While there is no rule of thumb, I would urge you on a first edition
to try for one-half the expected royalties from the first edition, or
in the alternative, the total of the projected first-year royalties.
Advance For Revised
Edition. Most contracts provide that the provisions concerning advances
shall not apply to future editions. There are valid arguments for a
reduced advance for revised editions, but it is not wise to allow the
publisher to eliminate advances altogether. It is true that by the time
a second edition is prepared, the author should be receiving royalties
from the first edition, and thus the starving-professor argument loses
some impact. it is also true that a second edition does not demand as
much time as the first.
However, there are
cosmetic revisions and there are substantive revisions, and the latter
can be very time intensive.
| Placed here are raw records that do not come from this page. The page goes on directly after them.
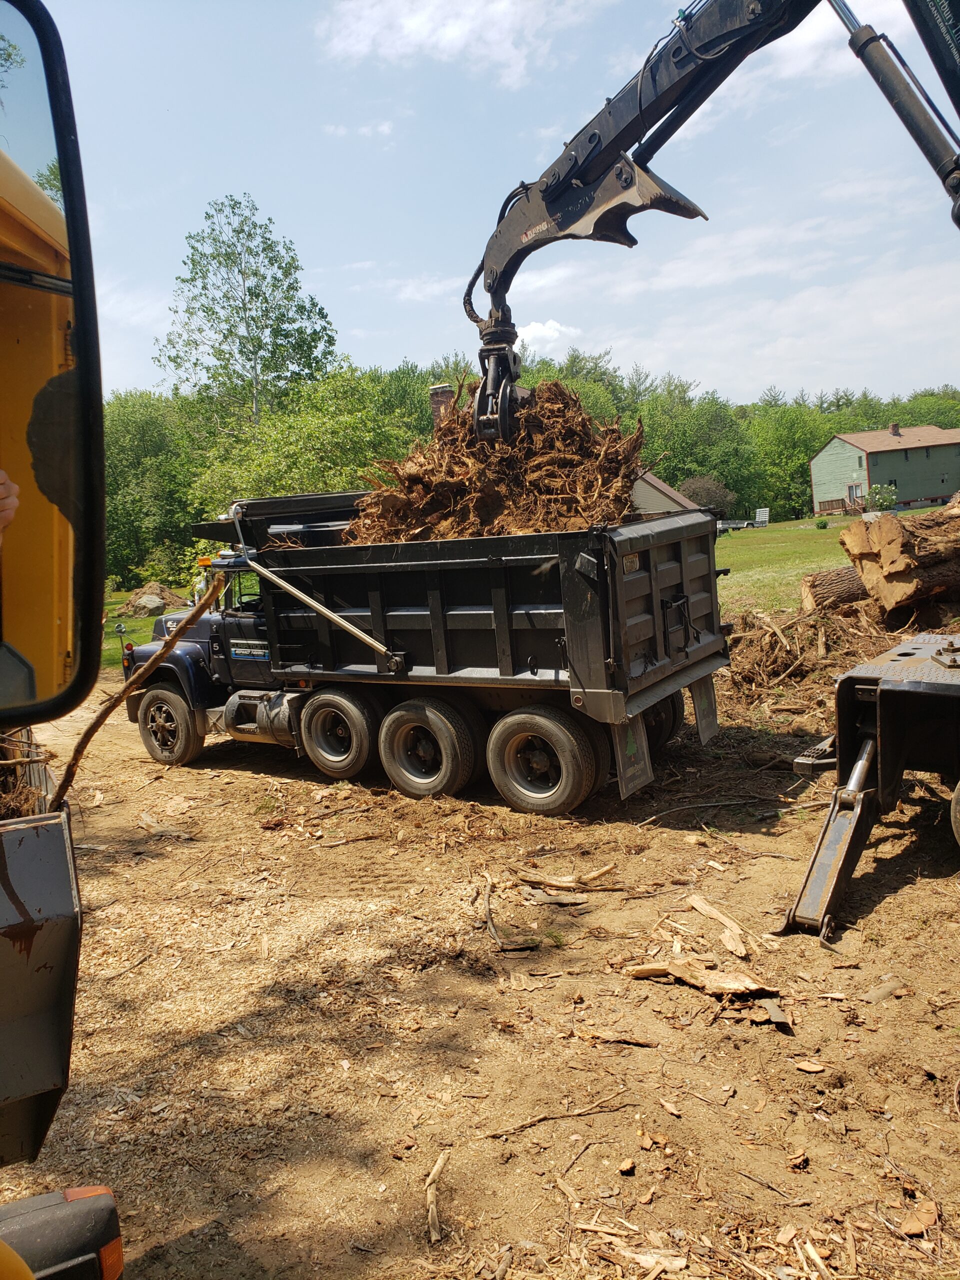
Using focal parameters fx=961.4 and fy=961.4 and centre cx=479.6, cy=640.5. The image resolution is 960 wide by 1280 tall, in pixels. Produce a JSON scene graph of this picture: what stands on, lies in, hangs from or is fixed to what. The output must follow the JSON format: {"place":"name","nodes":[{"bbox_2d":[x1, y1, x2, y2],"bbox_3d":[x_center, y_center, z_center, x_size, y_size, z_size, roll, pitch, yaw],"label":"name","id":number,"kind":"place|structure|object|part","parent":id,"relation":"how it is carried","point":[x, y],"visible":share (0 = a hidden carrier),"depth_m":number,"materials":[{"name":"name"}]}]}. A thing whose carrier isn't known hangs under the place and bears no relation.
{"place":"outdoors","nodes":[
{"label":"outdoors","id":0,"kind":"place"},
{"bbox_2d":[51,571,232,812],"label":"branch","id":1,"kind":"object","parent":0,"point":[212,595],"visible":0.95,"depth_m":6.01,"materials":[{"name":"brown wood"}]},
{"bbox_2d":[100,589,196,671],"label":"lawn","id":2,"kind":"structure","parent":0,"point":[112,638],"materials":[{"name":"green plant"}]},
{"bbox_2d":[133,595,165,616],"bbox_3d":[-8.840,-0.914,25.833,0.779,0.524,0.789,2,9,36],"label":"rock","id":3,"kind":"object","parent":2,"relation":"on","point":[149,606],"visible":0.93,"depth_m":25.57,"materials":[{"name":"grey stone"}]},
{"bbox_2d":[118,581,188,617],"bbox_3d":[-9.188,-1.186,27.472,2.277,0.871,2.253,-3,7,-2],"label":"dirt mound","id":4,"kind":"object","parent":2,"relation":"on","point":[175,598],"visible":0.76,"depth_m":27.03,"materials":[{"name":"brown soil"}]},
{"bbox_2d":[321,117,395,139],"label":"cloud","id":5,"kind":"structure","parent":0,"point":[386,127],"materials":[{"name":"white"}]},
{"bbox_2d":[316,0,586,87],"label":"cloud","id":6,"kind":"structure","parent":0,"point":[404,25],"materials":[{"name":"white"}]},
{"bbox_2d":[0,675,959,1279],"label":"dirt ground","id":7,"kind":"structure","parent":0,"point":[589,1152],"materials":[{"name":"brown soil"}]},
{"bbox_2d":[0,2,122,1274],"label":"truck","id":8,"kind":"object","parent":7,"relation":"on","point":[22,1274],"visible":0.88,"depth_m":1.34,"materials":[{"name":"yellow metal"}]},
{"bbox_2d":[0,728,51,818],"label":"pile","id":9,"kind":"object","parent":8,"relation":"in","point":[3,770],"visible":0.6,"depth_m":2.85,"materials":[{"name":"brown wood"}]},
{"bbox_2d":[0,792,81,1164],"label":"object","id":10,"kind":"object","parent":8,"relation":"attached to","point":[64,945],"visible":0.93,"depth_m":1.95,"materials":[{"name":"metal"}]},
{"bbox_2d":[0,0,105,727],"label":"side mirror","id":11,"kind":"object","parent":8,"relation":"attached to","point":[88,560],"visible":1,"depth_m":1.09,"materials":[{"name":"black mirror"}]},
{"bbox_2d":[0,1184,123,1279],"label":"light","id":12,"kind":"object","parent":8,"relation":"attached to","point":[69,1192],"visible":0.95,"depth_m":1.54,"materials":[{"name":"orange plastic"}]},
{"bbox_2d":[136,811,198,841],"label":"bark piece","id":13,"kind":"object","parent":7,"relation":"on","point":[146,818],"visible":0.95,"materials":[{"name":"brown wood"}]},
{"bbox_2d":[118,488,735,815],"bbox_3d":[-0.871,-0.163,9.007,6.312,2.569,2.422,2,9,36],"label":"dump truck","id":14,"kind":"object","parent":7,"relation":"on","point":[539,617],"visible":0.89,"depth_m":7.51,"materials":[{"name":"black metal"}]},
{"label":"wheel","id":15,"kind":"part","parent":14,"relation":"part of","materials":[{"name":"rubber"}]},
{"label":"wheel","id":16,"kind":"part","parent":14,"relation":"part of","materials":[{"name":"rubber"}]},
{"label":"wheel","id":17,"kind":"part","parent":14,"relation":"part of","materials":[{"name":"rubber"}]},
{"bbox_2d":[340,376,648,547],"bbox_3d":[0.115,-1.387,8.287,2.834,1.585,2.834,2,9,36],"label":"load","id":18,"kind":"object","parent":14,"relation":"in","point":[531,485],"visible":0.59,"depth_m":7.59,"materials":[{"name":"brown wood"}]},
{"label":"wheel","id":19,"kind":"part","parent":14,"relation":"part of","materials":[{"name":"black rubber"}]},
{"bbox_2d":[610,712,653,797],"bbox_3d":[1.077,0.716,6.806,0.124,0.703,0.422,2,9,36],"label":"mud flap","id":20,"kind":"object","parent":14,"relation":"attached to","point":[631,767],"visible":0.77,"depth_m":6.80,"materials":[{"name":"black rubber"}]},
{"label":"tire","id":21,"kind":"part","parent":14,"relation":"part of","materials":[{"name":"black rubber"}]},
{"bbox_2d":[689,674,718,744],"bbox_3d":[1.844,0.472,7.859,0.113,0.635,0.431,2,9,36],"label":"mud flap","id":22,"kind":"object","parent":14,"relation":"hanging from","point":[700,722],"visible":0.86,"depth_m":7.82,"materials":[{"name":"grey rubber"}]},
{"bbox_2d":[424,1148,449,1243],"bbox_3d":[-0.141,1.792,3.112,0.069,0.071,0.366,-3,7,3],"label":"stick","id":23,"kind":"object","parent":7,"relation":"on","point":[433,1222],"visible":0.98,"depth_m":3.09,"materials":[{"name":"brown wood"}]},
{"bbox_2d":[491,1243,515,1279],"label":"wood chip","id":24,"kind":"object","parent":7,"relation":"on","point":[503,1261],"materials":[{"name":"brown wood"}]},
{"bbox_2d":[483,871,539,951],"bbox_3d":[0.131,1.489,5.238,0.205,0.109,0.691,-5,7,-12],"label":"stick","id":25,"kind":"object","parent":7,"relation":"on","point":[489,912],"visible":0.97,"depth_m":5.10,"materials":[{"name":"brown wood"}]},
{"bbox_2d":[475,1097,632,1138],"bbox_3d":[0.275,1.741,3.518,0.620,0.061,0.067,-5,8,-16],"label":"stick","id":26,"kind":"object","parent":7,"relation":"on","point":[523,1125],"visible":0.98,"depth_m":3.51,"materials":[{"name":"brown wood"}]},
{"bbox_2d":[524,889,588,905],"bbox_3d":[0.442,1.475,5.545,0.370,0.043,0.142,-2,7,13],"label":"wood chip","id":27,"kind":"object","parent":7,"relation":"on","point":[573,899],"visible":0.98,"depth_m":5.52,"materials":[{"name":"wood"}]},
{"bbox_2d":[513,863,620,891],"bbox_3d":[0.516,1.416,5.747,0.626,0.099,0.167,-2,7,7],"label":"wood piece","id":28,"kind":"object","parent":7,"relation":"on","point":[549,880],"visible":0.99,"depth_m":5.72,"materials":[{"name":"brown wood"}]},
{"bbox_2d":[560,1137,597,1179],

It is also my experience that what ultimately
turns out to be a cosmetic revision (one with enough new razzle-dazzle
to trick adopters or committees into thinking it is substantively different)
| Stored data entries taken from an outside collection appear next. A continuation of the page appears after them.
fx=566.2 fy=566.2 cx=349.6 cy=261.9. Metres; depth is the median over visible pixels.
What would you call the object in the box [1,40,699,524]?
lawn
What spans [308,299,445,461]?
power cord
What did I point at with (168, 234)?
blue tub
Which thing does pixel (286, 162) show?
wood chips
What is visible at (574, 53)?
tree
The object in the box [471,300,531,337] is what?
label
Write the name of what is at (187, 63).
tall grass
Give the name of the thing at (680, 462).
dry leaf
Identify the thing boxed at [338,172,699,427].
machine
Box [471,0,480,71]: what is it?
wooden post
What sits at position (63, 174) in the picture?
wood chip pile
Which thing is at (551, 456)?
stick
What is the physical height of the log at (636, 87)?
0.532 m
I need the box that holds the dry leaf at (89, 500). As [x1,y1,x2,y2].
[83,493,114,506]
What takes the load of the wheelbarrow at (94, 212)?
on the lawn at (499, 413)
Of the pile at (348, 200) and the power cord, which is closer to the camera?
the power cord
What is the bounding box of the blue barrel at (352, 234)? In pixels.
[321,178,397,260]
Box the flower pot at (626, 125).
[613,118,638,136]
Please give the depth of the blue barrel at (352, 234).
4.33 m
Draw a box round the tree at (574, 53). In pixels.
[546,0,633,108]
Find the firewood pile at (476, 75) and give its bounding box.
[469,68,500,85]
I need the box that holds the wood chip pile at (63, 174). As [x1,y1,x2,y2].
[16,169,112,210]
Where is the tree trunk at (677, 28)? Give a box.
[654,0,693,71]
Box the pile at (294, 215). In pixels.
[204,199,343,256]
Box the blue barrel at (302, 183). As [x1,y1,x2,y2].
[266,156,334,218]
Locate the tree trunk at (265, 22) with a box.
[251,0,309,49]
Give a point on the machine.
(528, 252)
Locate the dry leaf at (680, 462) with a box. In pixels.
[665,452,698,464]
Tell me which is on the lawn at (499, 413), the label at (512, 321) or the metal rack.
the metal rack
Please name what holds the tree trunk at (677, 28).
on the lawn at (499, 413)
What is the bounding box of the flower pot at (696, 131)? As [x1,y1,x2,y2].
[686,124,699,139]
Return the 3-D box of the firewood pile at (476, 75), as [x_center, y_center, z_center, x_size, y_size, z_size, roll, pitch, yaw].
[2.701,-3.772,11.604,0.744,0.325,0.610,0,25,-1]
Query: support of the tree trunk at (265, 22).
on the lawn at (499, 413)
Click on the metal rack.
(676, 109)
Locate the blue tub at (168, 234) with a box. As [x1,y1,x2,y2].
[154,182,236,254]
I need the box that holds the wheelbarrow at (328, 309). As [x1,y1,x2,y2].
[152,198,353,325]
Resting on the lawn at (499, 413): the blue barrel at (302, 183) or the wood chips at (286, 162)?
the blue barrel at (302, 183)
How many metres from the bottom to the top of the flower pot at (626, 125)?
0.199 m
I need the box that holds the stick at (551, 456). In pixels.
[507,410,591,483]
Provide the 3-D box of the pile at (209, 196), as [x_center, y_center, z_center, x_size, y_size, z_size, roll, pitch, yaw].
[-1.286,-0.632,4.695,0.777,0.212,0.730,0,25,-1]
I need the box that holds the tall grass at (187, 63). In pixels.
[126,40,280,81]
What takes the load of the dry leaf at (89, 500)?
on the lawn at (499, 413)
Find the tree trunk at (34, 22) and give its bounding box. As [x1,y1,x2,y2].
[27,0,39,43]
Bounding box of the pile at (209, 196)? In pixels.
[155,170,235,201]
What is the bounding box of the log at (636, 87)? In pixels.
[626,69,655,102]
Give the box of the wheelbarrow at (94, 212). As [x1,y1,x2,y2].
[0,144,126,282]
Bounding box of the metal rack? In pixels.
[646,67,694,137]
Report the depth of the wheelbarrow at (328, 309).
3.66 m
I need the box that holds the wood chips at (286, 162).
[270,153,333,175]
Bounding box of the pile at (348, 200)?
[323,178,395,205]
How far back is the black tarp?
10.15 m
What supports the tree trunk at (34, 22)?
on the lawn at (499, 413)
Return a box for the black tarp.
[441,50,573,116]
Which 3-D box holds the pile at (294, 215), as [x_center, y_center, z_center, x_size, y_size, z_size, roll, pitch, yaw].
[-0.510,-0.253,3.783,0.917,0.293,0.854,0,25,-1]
may well have been worked up by the authors as a substantive revision.
In any event, the arguments recited above for ensuring the publisher's
commitment to the revised work by requiring a significant advance remain
just as compelling whether your text is in the first or the seventh
edition.
There are basically
two approaches you can take to ensure an adequate advance for revised
editions. The first approach simply states that in second and subsequent
editions, the author shall be paid an advance In the amount of some
certain percentage of the advance paid for the first edition. Given
the publisher's arguments of increased cash flow for the author and
reduced time commitment, 50 percent of the first edition's advances
may be fair.
The second approach
is to preserve the matter of advances as an opener to be negotiated
with each subsequent edition. The relevant clause might read:
"The provisions
of this Paragraph shall not apply to subsequent editions, if any, of
the work, and advances (and/or grants) for future editions shall be
separately negotiated between the parties."
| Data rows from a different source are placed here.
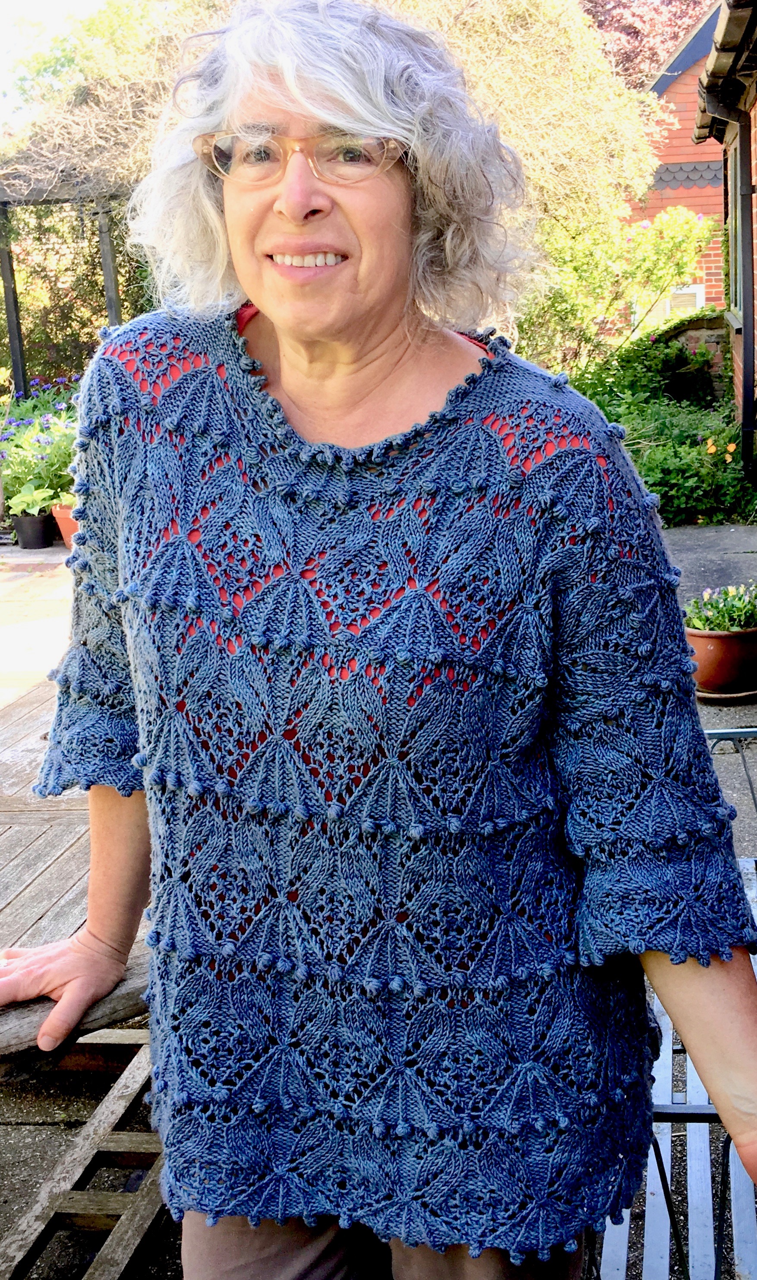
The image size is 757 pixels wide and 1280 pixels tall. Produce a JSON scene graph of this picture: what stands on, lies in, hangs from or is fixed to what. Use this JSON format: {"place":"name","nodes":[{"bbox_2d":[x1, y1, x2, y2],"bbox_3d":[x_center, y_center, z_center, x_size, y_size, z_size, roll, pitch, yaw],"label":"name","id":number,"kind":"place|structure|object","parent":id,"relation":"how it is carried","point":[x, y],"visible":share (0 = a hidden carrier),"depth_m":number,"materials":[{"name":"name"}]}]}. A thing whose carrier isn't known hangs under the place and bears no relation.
{"place":"outdoors","nodes":[
{"label":"outdoors","id":0,"kind":"place"},
{"bbox_2d":[0,0,109,120],"label":"sky","id":1,"kind":"structure","parent":0,"point":[52,3],"materials":[{"name":"white"}]},
{"bbox_2d":[0,554,144,1039],"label":"wooden table","id":2,"kind":"structure","parent":0,"point":[43,898],"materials":[{"name":"brown wood"}]},
{"bbox_2d":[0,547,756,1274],"label":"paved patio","id":3,"kind":"structure","parent":0,"point":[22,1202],"materials":[{"name":"grey concrete"}]},
{"bbox_2d":[12,511,55,548],"bbox_3d":[-2.173,-0.708,9.770,0.288,0.214,0.288,0,13,7],"label":"flower pot","id":4,"kind":"object","parent":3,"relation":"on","point":[29,521],"visible":0.88,"depth_m":9.68,"materials":[{"name":"black plastic"}]},
{"bbox_2d":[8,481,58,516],"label":"potted plant","id":5,"kind":"object","parent":4,"relation":"in","point":[29,497],"visible":0.8,"depth_m":9.42,"materials":[{"name":"green plant"}]},
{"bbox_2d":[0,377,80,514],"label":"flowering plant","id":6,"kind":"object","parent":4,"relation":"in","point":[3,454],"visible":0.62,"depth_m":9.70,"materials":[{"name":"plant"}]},
{"bbox_2d":[50,500,77,548],"bbox_3d":[-1.820,-0.720,9.514,0.406,0.267,0.393,0,13,7],"label":"terracotta pot","id":7,"kind":"object","parent":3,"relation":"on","point":[59,516],"visible":0.36,"depth_m":9.39,"materials":[{"name":"ceramic"}]},
{"bbox_2d":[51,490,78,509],"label":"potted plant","id":8,"kind":"object","parent":7,"relation":"in","point":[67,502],"visible":0.35,"depth_m":8.93,"materials":[{"name":"plant"}]},
{"bbox_2d":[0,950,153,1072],"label":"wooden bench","id":9,"kind":"object","parent":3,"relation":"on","point":[118,1015],"visible":0.48,"depth_m":2.10,"materials":[{"name":"brown wood"}]},
{"bbox_2d":[686,626,756,695],"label":"flower pot","id":10,"kind":"object","parent":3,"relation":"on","point":[697,640],"visible":0.75,"depth_m":5.54,"materials":[{"name":"ceramic"}]},
{"bbox_2d":[684,581,756,634],"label":"flowering plant","id":11,"kind":"object","parent":10,"relation":"in","point":[718,611],"visible":0.64,"depth_m":5.60,"materials":[{"name":"green plant"}]},
{"bbox_2d":[694,682,756,702],"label":"saucer","id":12,"kind":"object","parent":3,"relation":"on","point":[706,694],"visible":0.38,"depth_m":5.55,"materials":[{"name":"brown ceramic"}]},
{"bbox_2d":[624,1,729,319],"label":"brick house","id":13,"kind":"structure","parent":0,"point":[688,203],"depth_m":17.35,"materials":[{"name":"red brick"}]},
{"bbox_2d":[658,282,706,316],"bbox_3d":[3.179,-3.456,16.498,0.593,0.721,0.104,0,13,7],"label":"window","id":14,"kind":"structure","parent":13,"relation":"in","point":[697,290],"depth_m":16.39,"materials":[{"name":"white"}]},
{"bbox_2d":[651,311,728,400],"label":"brick wall","id":15,"kind":"structure","parent":0,"point":[685,331],"depth_m":12.48,"materials":[{"name":"brown brick"}]},
{"bbox_2d":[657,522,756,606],"label":"paved path","id":16,"kind":"structure","parent":0,"point":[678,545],"materials":[{"name":"grey concrete"}]},
{"bbox_2d":[690,0,756,471],"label":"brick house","id":17,"kind":"structure","parent":0,"point":[756,146],"depth_m":10.20,"materials":[{"name":"brick"}]},
{"bbox_2d":[695,0,756,137],"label":"gutter","id":18,"kind":"object","parent":17,"relation":"attached to","point":[720,43],"visible":0.93,"depth_m":8.55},
{"bbox_2d":[725,136,745,322],"bbox_3d":[2.504,-2.840,10.630,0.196,1.424,1.351,0,13,7],"label":"window","id":19,"kind":"structure","parent":17,"relation":"in","point":[739,307],"depth_m":11.08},
{"bbox_2d":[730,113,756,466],"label":"drainpipe","id":20,"kind":"object","parent":17,"relation":"attached to","point":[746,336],"visible":0.88,"depth_m":10.44,"materials":[{"name":"metal"}]},
{"label":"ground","id":21,"kind":"structure","parent":0},
{"bbox_2d":[0,177,136,398],"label":"pergola","id":22,"kind":"object","parent":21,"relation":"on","point":[104,238],"visible":0.54,"depth_m":11.07,"materials":[{"name":"black wood"}]},
{"bbox_2d":[0,1029,167,1279],"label":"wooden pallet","id":23,"kind":"object","parent":21,"relation":"on","point":[118,1136],"visible":0.68,"depth_m":2.55,"materials":[{"name":"brown wood"}]},
{"bbox_2d":[0,0,661,356],"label":"tree","id":24,"kind":"object","parent":21,"relation":"on","point":[605,134],"visible":0.48,"depth_m":10.02,"materials":[{"name":"plant"}]},
{"bbox_2d":[0,0,756,1279],"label":"woman","id":25,"kind":"object","parent":21,"relation":"on","point":[271,317],"visible":0.99,"depth_m":1.55},
{"bbox_2d":[518,200,716,372],"bbox_3d":[1.702,-2.531,12.303,2.028,1.959,1.837,0,13,7],"label":"shrub","id":26,"kind":"object","parent":21,"relation":"on","point":[669,231],"visible":0.73,"depth_m":11.93,"materials":[{"name":"green plant"}]},
{"bbox_2d":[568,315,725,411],"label":"shrub","id":27,"kind":"object","parent":21,"relation":"on","point":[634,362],"visible":0.55,"depth_m":11.90,"materials":[{"name":"green plant"}]},
{"bbox_2d":[578,0,718,89],"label":"tree","id":28,"kind":"object","parent":21,"relation":"on","point":[676,36],"visible":0.29,"depth_m":25.41,"materials":[{"name":"plant"}]},
{"bbox_2d":[567,328,754,522],"bbox_3d":[1.805,-1.389,10.315,1.849,1.241,2.324,0,13,7],"label":"shrub","id":29,"kind":"object","parent":21,"relation":"on","point":[619,416],"visible":0.55,"depth_m":10.03,"materials":[{"name":"green plant"}]},
{"bbox_2d":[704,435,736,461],"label":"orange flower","id":30,"kind":"object","parent":29,"relation":"attached to","point":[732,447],"visible":0.67,"depth_m":9.41,"materials":[{"name":"orange plant"}]},
{"bbox_2d":[593,722,756,1279],"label":"metal bench","id":31,"kind":"object","parent":21,"relation":"on","point":[662,1150],"visible":0.47,"depth_m":2.10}
]}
Recoupable Advances. Advances are the author's compensation for time and risk in writing
a book. They should not be recoupable from the author except as a credit
against royalties. This should be spelled out in the agreement. To protect
both parties the clause might read:
"So long
as a complete manuscript is submitted in a good faith attempt by Author
to satisfy the prerequisites of the Agreement, advances shall not be
recoupable against Author except as a credit against royalties earned
by sale of the work."
Grants. The
author should make an effort to have a portion of the pre-publication
consideration paid in the form of a grant. A grant is consideration
in addition to royalties, whereas an advance is merely an early distribution
of anticipated royalties credited against the future royalties. Grants
can be given for any number of reasons: to cover the cost of required
travel, to pay for needed equipment or software, to compensate the author
for the development of ancillaries like photos and art, or to pay for
income lost while writing the work.
Be skeptical of
provisions that say the publisher will pay the cost of art and other
things only up to a stated quantity or sum, particularly when the number
or cost is either unknown or under the publisher's control. This is
not a grant but rather just a shifting of the burden of a portion of
production costs from publisher to author with a limit on the publisher's
portion -- and potentially no limit on the author's. Some highly successful
texts earn millions of dollars for publishers and very little for the
authors because of such clauses.
Conclusion. The contract provisions for royalties, advances and grants, perhaps
more so than other provisions in the contract, are meant to be negotiated.
Substantial advances should be negotiated both to tide the new author
through that period when no royalties are being paid, and to commit
the publisher to publication of the work. Negotiate break point or sliding
scale clauses that allow the publisher to recoup its costs at a relatively
low royalty rate, and thus give the author a larger share of the profits
once costs are recouped. With a little negotiating skill and fortitude,
you will benefit both yourself and other authors with a royalty clause
that properly compensates your creative efforts.